Dr. Margaret T. Kasner: So I think one of the things that I would talk about frequently is that there was a paper, the abstract was originally published, I think at ASH in 2019. And then subsequently the paper was published that really said, outcomes in AML patients remain equal no matter how long you wait and are better as long as you wait, as long as the patient is stable enough to do so. And we all know that to be the case. And so I think if FLT3-ITD, because your patients are going to present with very high white counts and very sick, those patients need to come to academic centers where it's going to be turnover very quickly. And if ideally I think the most of the panels or most of the guidance is saying seven to 10 days, and ideally it's not taking three weeks, but patients who can wait seven to 10 days are by far going to do better. And actually the BAML trial said the same thing, which is all those patients waited to be categorized. And every patient who either joined BAML or another clinical trial that matched their target did better than patients who got standard of care or supportive care. And so I think the summary version is faster is better, but waiting is best. So if the patient can wait and the data will be available in 10 days, that is the best possible option for the patient. And when they can't wait, which we all know, there are some patients that truly can't wait and they're like five seconds from a ventilator or even on a ventilator, for those patients, we do the best we can.

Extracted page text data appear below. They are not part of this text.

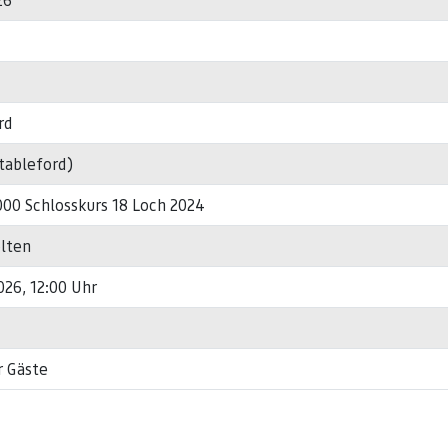
rd
Stableford)
000 Schlosskurs 18 Loch 2024
ölten
026, 12:00 Uhr
r Gäste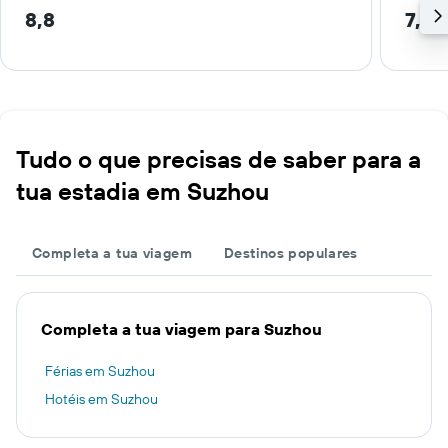
8,8
7,7 
Tudo o que precisas de saber para a
tua estadia em Suzhou
Completa a tua viagem
Destinos populares
Completa a tua viagem para Suzhou
Férias em Suzhou
Hotéis em Suzhou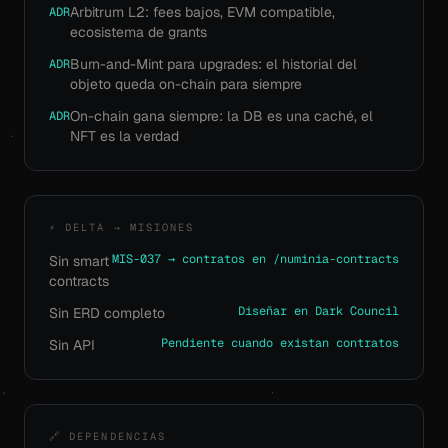
Arbitrum L2: fees bajos, EVM compatible,
ADR
ecosistema de grants
Burn-and-Mint para upgrades: el historial del
ADR
objeto queda on-chain para siempre
On-chain gana siempre: la DB es una caché, el
ADR
NFT es la verdad
⚡ DELTA → MISIONES
MIS-037 → contratos en /numinia-contracts
Sin smart
contracts
Diseñar en Dark Council
Sin ERD completo
Pendiente cuando existan contratos
Sin API
🔗 DEPENDENCIAS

Dr. Naval G. Daver: And I think that's really important to highlight. Because I think a lot of community and smaller academic or even fellows when you talk to them, this is a different message that was told to us 20 years ago. The motto was the sun should not set on AML. It was like appendicitis. So now I think a lot of times we call people and we say, oh, it's OK, you can wait 10 to 14 days. And I think that is because now we actually have treatments that have a bigger impact on changing the course of the disease than just rushing in with Anthracycline Cytarabine and hoping it works. Now, I do think it's important, like you said, to make sure that the patient is appropriate. Because the study you mentioned, Kristof Roleg [ph] in the German AMLSG group, they published that. But those were all patients who actually made it onto the AMLSG trials. So they were actually patients who were reasonably stable. And I think for 80, 90%, that's probably true. But of course, if you have somebody with the new FLT3 proliferative, you start and then you have to tailor the therapy later to whatever you find is a mutation.